Anders verhält es sich bei den Experten aus den Disziplinen Ökonomie und Soziologie, die sich regelmässig medial äussern. Beide Fächer haben an sich schon Probleme, ihre Aussagen mit nachvollziehbaren und überprüfbaren Beobachtungen zu begründen. Vieles bleibt Theorie und nicht selten schlicht Ideologie und wird gegen guten Lohn als «Wahrheit» verbreitet.

Zur «Wahrheit» der Sozialwissenschaften gehört, dass sie voller Werturteile sind und wissenschaftliche Erkenntnis nur begrenzt ermöglichen. Daher wäre in den Auftritten aus diesen Disziplinen Bescheidenheit angesagt.

Die oft sehr persönlichen Meinungen und Mutmassungen, die hinter solchen Expertenaussagen stecken, müssten transparent gemacht werden. Oft ist das Gegenteil der Fall, die Aussagen erhalten einen wissenschaftlichen Anstrich.

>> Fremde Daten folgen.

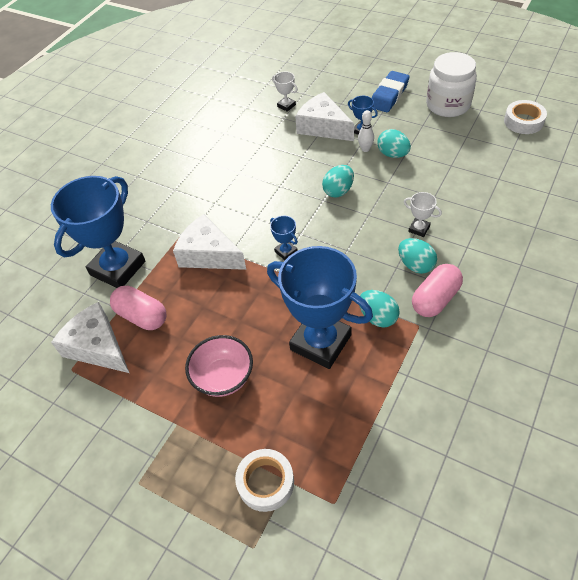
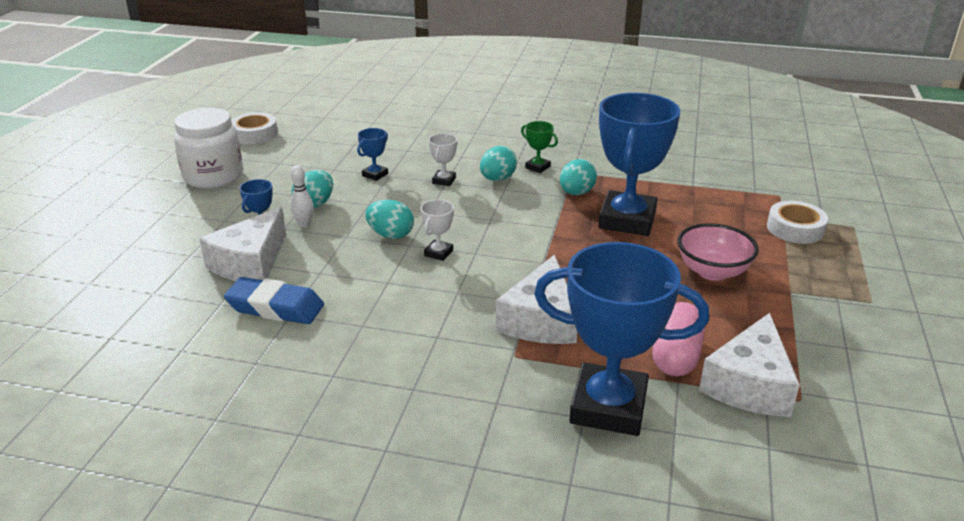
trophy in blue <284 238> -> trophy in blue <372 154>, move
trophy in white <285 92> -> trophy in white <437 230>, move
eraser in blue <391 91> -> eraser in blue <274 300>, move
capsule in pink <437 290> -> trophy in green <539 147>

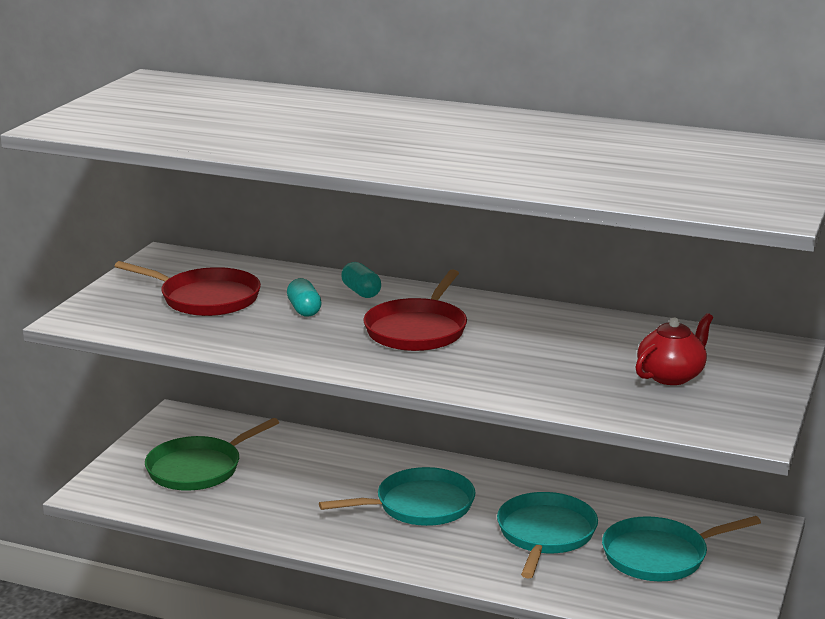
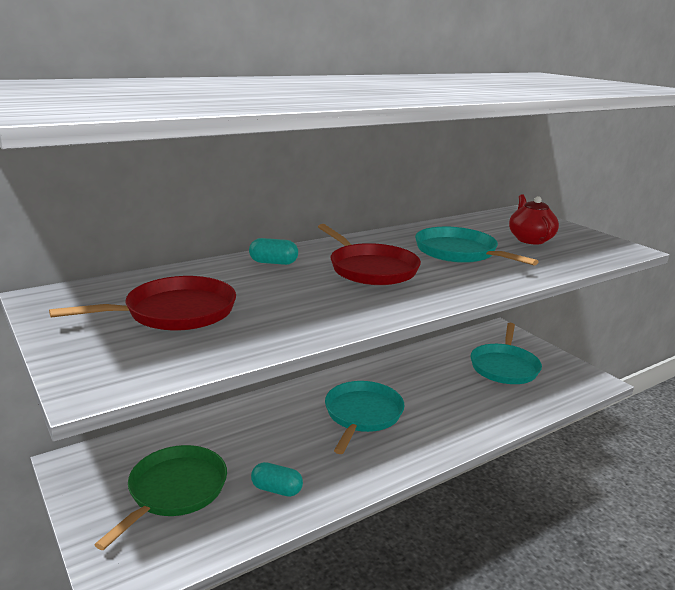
pan in green <212 454> -> pan in green <160 497>, 150 degrees counterclockwise
capsule in turquoise <304 297> -> capsule in turquoise <277 479>, move
pan in turquoise <547 535> -> pan in turquoise <477 246>, move

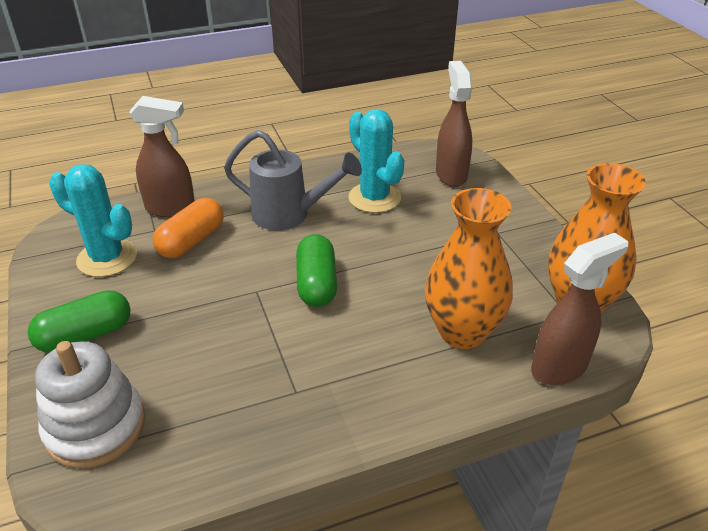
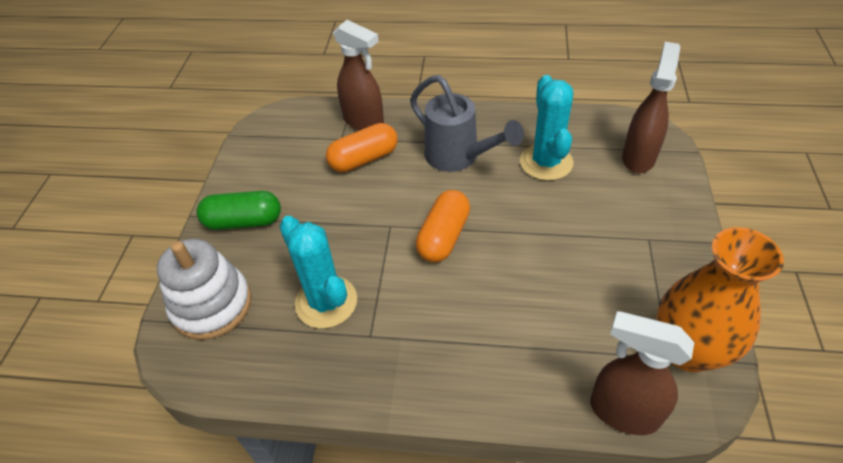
cactus in turquoise <93 220> -> cactus in turquoise <318 272>, move
capsule in green <316 270> -> capsule in orange <443 226>
vase in orange <469 268> -> none
spray bottle in brown <580 309> -> spray bottle in brown <642 373>, 150 degrees counterclockwise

Wissenschaft wird mit Steuergeldern alimentiert. Die Öffentlichkeit darf daher erwarten, dass akademische Experten in ihren öffentlichen Aussagen die anerkannten Kriterien der Wissenschaftlichkeit beachten. Dazu gehört vor allem eines: mitzuteilen, dass man nichts weiss, wenn man nichts weiss.

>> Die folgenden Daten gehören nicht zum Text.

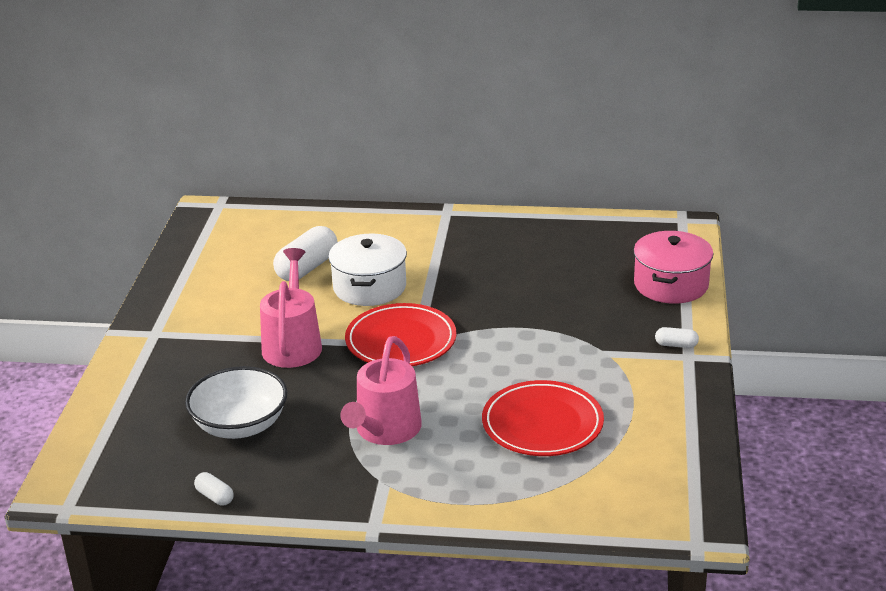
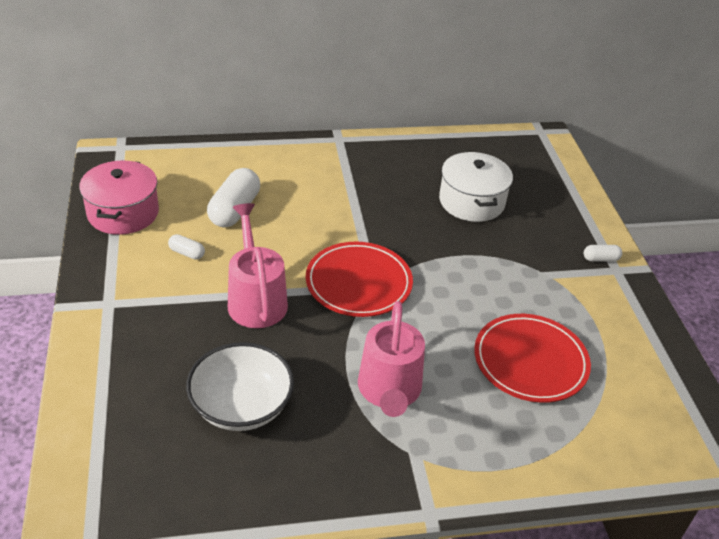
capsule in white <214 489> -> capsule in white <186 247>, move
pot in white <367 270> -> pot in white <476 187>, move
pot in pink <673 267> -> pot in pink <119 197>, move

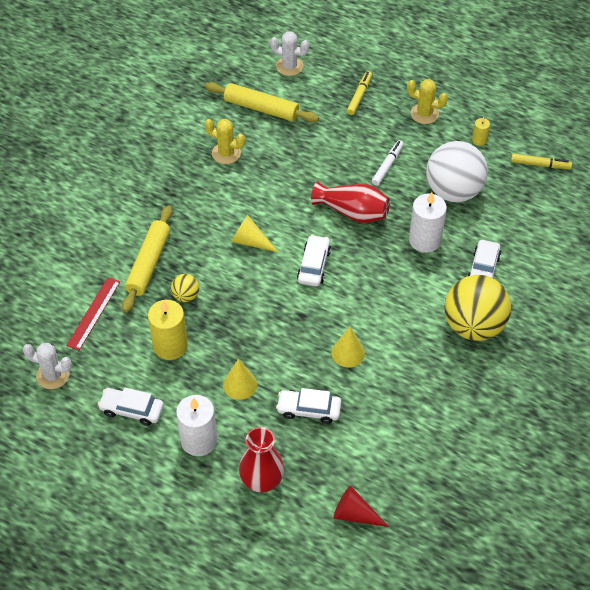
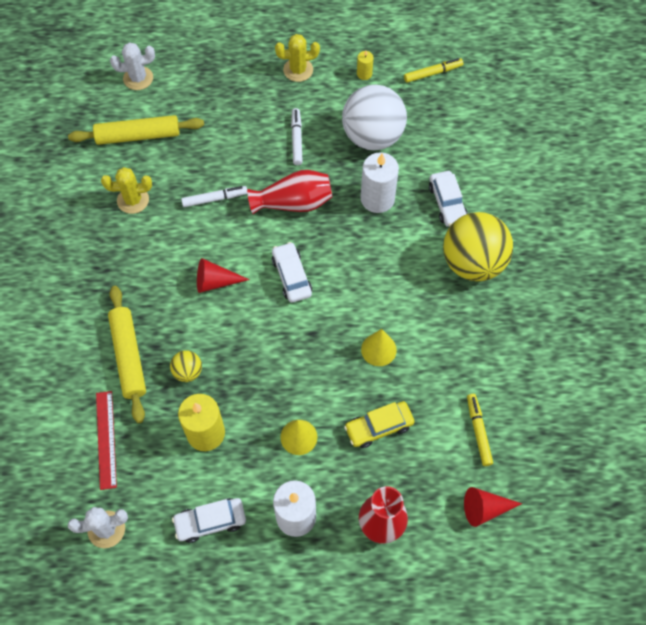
cone in yellow <254 233> -> cone in red <223 275>
car in white <308 406> -> car in yellow <379 424>
marker in yellow <359 93> -> marker in yellow <480 430>, move
none -> marker in white <214 196>

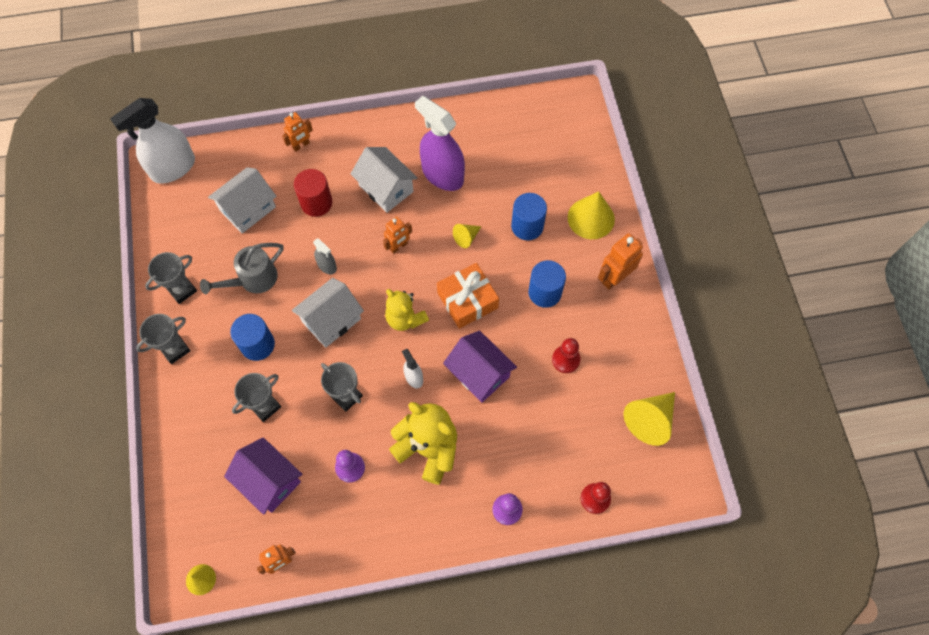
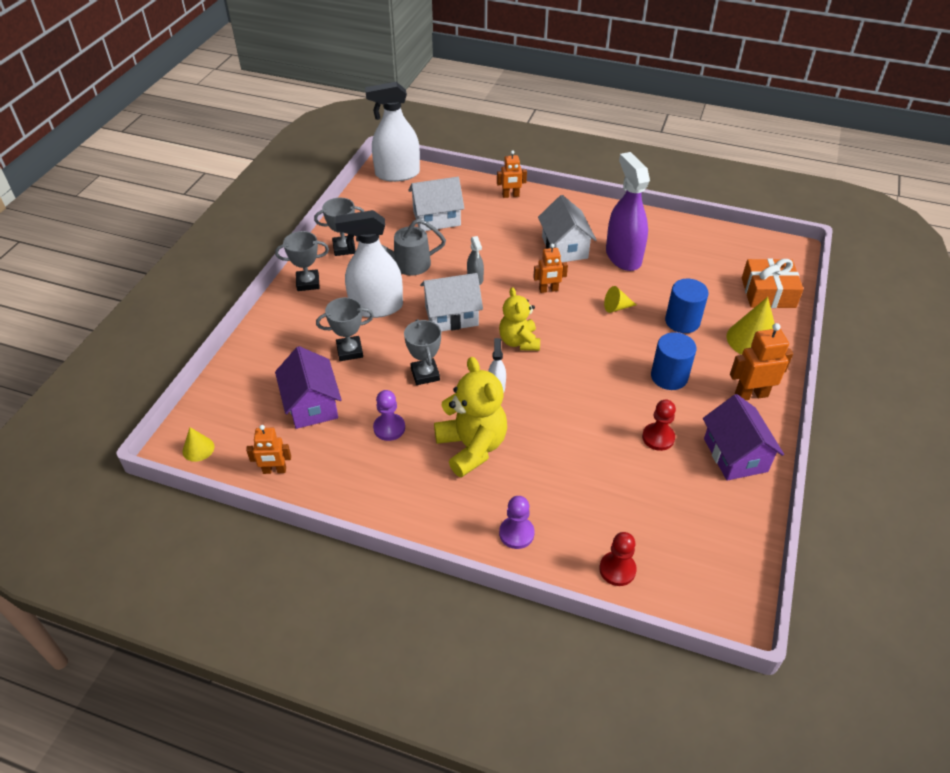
cylinder in blue <252 337> -> spray bottle in white <369 264>
cylinder in red <313 193> -> none
gift in orange <468 296> -> gift in orange <773 283>, move
house in purple <480 366> -> house in purple <743 437>, move
cone in yellow <649 419> -> none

Akademische Experten, welche die Kriterien der Wissenschaftlichkeit in ihren Auftritten beiseiteschieben, können in der Gesellschaft einigen Schaden anrichten, wenn die Bevölkerung ihre «Wahrheiten» als bare Münze nimmt. Ausserdem schaden sie der Glaubwürdigkeit der eigenen Profession.

Wer sich als Wissenschafter versteht, muss den Bestellern der Expertise aus Medien und Politik klarmachen, dass die Wissenschaft keine schnellen und keine einfachen «Wahrheiten» liefern kann, vor allem nicht in komplexen Krisensituationen.

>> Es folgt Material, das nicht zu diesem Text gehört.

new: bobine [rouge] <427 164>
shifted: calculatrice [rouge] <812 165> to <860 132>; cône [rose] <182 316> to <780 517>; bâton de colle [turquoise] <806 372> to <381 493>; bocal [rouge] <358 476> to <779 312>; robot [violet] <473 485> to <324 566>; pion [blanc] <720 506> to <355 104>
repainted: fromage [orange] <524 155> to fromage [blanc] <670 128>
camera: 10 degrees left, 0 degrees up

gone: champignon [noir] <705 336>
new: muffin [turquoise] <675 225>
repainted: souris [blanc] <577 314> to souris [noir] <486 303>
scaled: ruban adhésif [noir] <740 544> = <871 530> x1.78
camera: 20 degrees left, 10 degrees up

Deswegen müssen sich die Experten nicht schämen: schon der Sozialwissenschafter Sokrates sagte seinem Publikum vor 2400 Jahren, dass er kein wirkliches, zweifelsfreies Wissen habe.

„Follow the Science“ als politische Handlungsmaxime macht nur dort Sinn, wo tatsächlich Wissenschaft produziert wird. Als andere ist für die Allgemeinheit brandgefährlich.